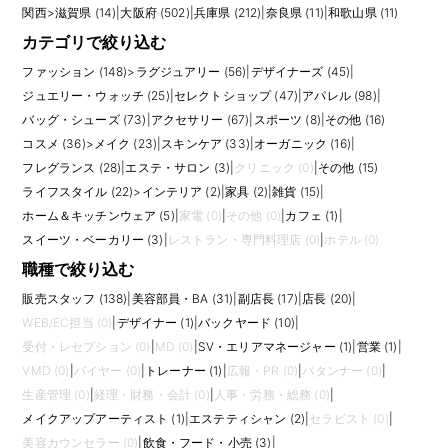
関西
>
滋賀県 (14)
|
大阪府 (502)
|
兵庫県 (212)
|
奈良県 (11)
|
和歌山県 (11)
カテゴリで絞り込む
ファッション (148)
>
ラグジュアリー (56)
|
デザイナーズ (45)
|
ジュエリー・ウォッチ (25)
|
セレクトショップ (47)
|
アパレル (98)
|
バッグ・シューズ (73)
|
アクセサリー (67)
|
スポーツ (8)
|
その他 (16)
コスメ (36)
>
メイク (23)
|
スキンケア (33)
|
オーガニック (16)
|
フレグランス (28)
|
エステ・サロン (3)
|
クリニック (0)
|
その他 (15)
ライフスタイル (22)
>
インテリア (2)
|
家具 (2)
|
雑貨 (15)
|
ホーム＆キッチンウェア (5)
|
家電 (0)
|
その他 (0)
|
カフェ (1)
|
スイーツ・ベーカリー (3)
|
レストラン・専門料理店 (0)
|
ホテル (0)
職種で絞り込む
販売スタッフ (138)
|
美容部員・BA (31)
|
副店長 (17)
|
店長 (20)
|
WEB/EC担当 (0)
|
デザイナー (1)
|
バックヤード (10)
|
受付・レセプション (0)
|
MD (0)
|
SV・エリアマネージャー (1)
|
営業 (1)
|
VMD (0)
|
バイヤー (0)
|
トレーナー (1)
|
広報・PR (0)
|
パタンナー (0)
|
生産管理 (0)
|
経理・財務・会計 (0)
|
人事・労務・総務 (0)
|
メイクアップアーティスト (1)
|
エステティシャン (2)
|
セラピスト (0)
|
美容カウンセラー (0)
|
飲食・フード・小売 (3)
|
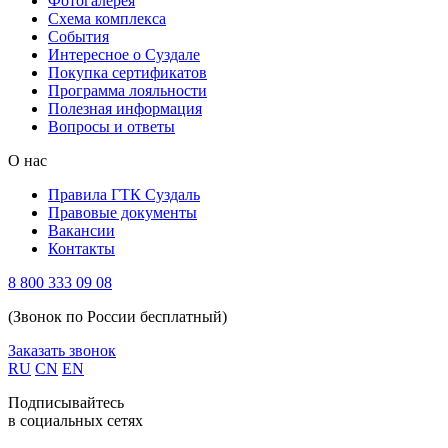
Фотогалерея
Схема комплекса
Cобытия
Интересное о Суздале
Покупка сертификатов
Программа лояльности
Полезная информация
Вопросы и ответы
О нас
Правила ГТК Суздаль
Правовые документы
Вакансии
Контакты
8 800 333 09 08
(Звонок по России бесплатный)
Заказать звонок
RU
CN
EN
Подписывайтесь
в социальных сетях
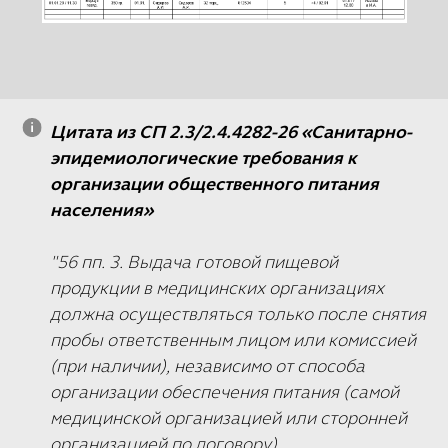
Цитата из СП 2.3/2.4.4282-26 «Санитарно-
эпидемиологические требования к
организации общественного питания
населения»
"56 пп. 3. Выдача готовой пищевой
продукции в медицинских организациях
должна осуществляться только после снятия
пробы ответственным лицом или комиссией
(при наличии), независимо от способа
организации обеспечения питания (самой
медицинской организацией или сторонней
организацией по договору).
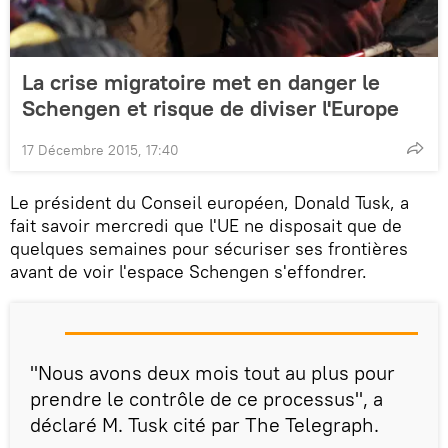
La crise migratoire met en danger le
Schengen et risque de diviser l'Europe
17 Décembre 2015, 17:40
Le président du Conseil européen, Donald Tusk, a
fait savoir mercredi que l'UE ne disposait que de
quelques semaines pour sécuriser ses frontières
avant de voir l'espace Schengen s'effondrer.
"Nous avons deux mois tout au plus pour
prendre le contrôle de ce processus", a
déclaré M. Tusk cité par The Telegraph.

→ **What the exercise asks**: Quote word for word every line of the records from the line containing "La crise migratoire met en danger le" through the end of the records, including both the first and last lines.

→ **Answer section**:
La crise migratoire met en danger le
Schengen et risque de diviser l'Europe
17 Décembre 2015, 17:40
Le président du Conseil européen, Donald Tusk, a
fait savoir mercredi que l'UE ne disposait que de
quelques semaines pour sécuriser ses frontières
avant de voir l'espace Schengen s'effondrer.
"Nous avons deux mois tout au plus pour
prendre le contrôle de ce processus", a
déclaré M. Tusk cité par The Telegraph.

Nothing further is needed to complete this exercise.